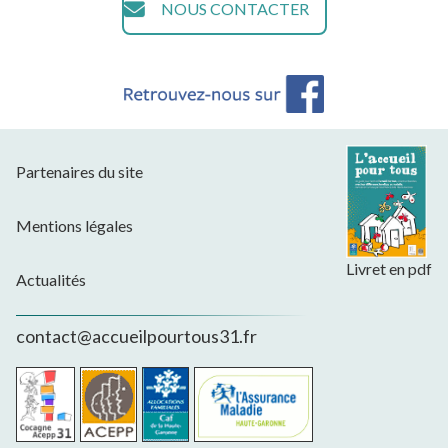
NOUS CONTACTER
Partenaires du site
Mentions légales
Livret en pdf
Actualités
contact@accueilpourtous31.fr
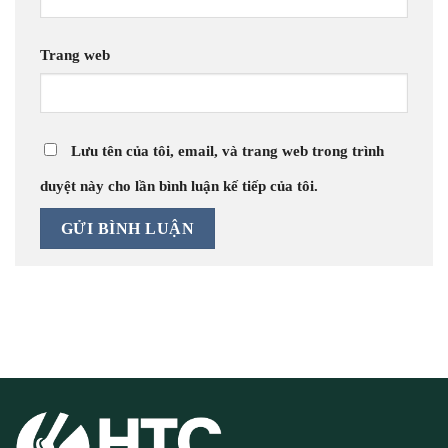
Trang web
Lưu tên của tôi, email, và trang web trong trình
duyệt này cho lần bình luận kế tiếp của tôi.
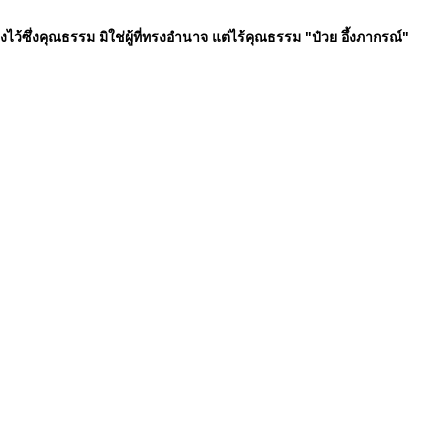
ทรงไว้ซึ่งคุณธรรม มิใช่ผู้ที่ทรงอำนาจ แต่ไร้คุณธรรม "ป๋วย อึ้งภากรณ์"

* **EXERCISE**:
Output the lines above again word for word, leaving the pictures out of your answer.

* **ANSWER SPACE**:
NOUS CONTACTER
Partenaires du site
Mentions légales
Livret en pdf
Actualités
contact@accueilpourtous31.fr
Trang web
Lưu tên của tôi, email, và trang web trong trình
duyệt này cho lần bình luận kế tiếp của tôi.
ทรงไว้ซึ่งคุณธรรม มิใช่ผู้ที่ทรงอำนาจ แต่ไร้คุณธรรม "ป๋วย อึ้งภากรณ์"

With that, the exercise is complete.